Suppose I have a function (which may or may not be continuous) $$f: X\rightarrow\mathbb{R}$$

where $X$ is a metric space, with distance $d: X\times X\rightarrow \mathbb{R}$. By abuse of notation, we also define the distance between a point in $X$ and a subset $X'\subset X$. As usual, $$d(x,X')\overset{\text{def}}{=} \inf\{d(x,x')\mid x'\in X'\}$$

Let $x\in X$ be a zero of $f$, i.e., $f(x)=0$, and we define the set $A$ as $$A\overset{\text{def}}=\{x\in X\mid f(x)< 0 \}$$ We assume $A\neq \emptyset$. Then, is it correct to claim that $d(x, A)=0$ (so x is in the closure of $A$)?

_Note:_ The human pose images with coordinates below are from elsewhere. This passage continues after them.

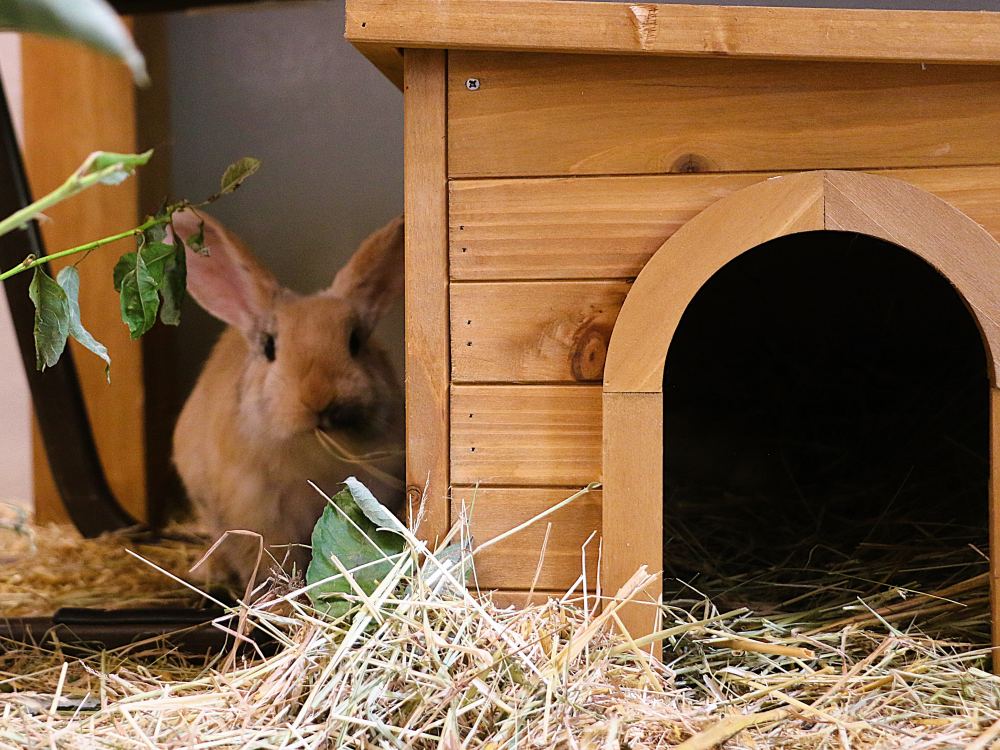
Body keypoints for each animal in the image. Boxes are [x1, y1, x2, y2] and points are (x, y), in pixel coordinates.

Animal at [170, 210, 405, 587]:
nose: (318, 396)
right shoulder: (258, 514)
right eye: (269, 347)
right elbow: (271, 562)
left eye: (355, 342)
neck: (312, 449)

Any counter-example?

Answer 1

A continuous counterexample is $f(x)=x^2(1-x^2)$. We have $f(0)=0$ but $f(x)\geq 0$ in $[-1,1]$.

Answer 2

Suppose $f$ is a real valued function of a real variable that's $0$ at $0$, $1$ everywhere else in $(-1, 1)$ and $-1$ everywhere else ...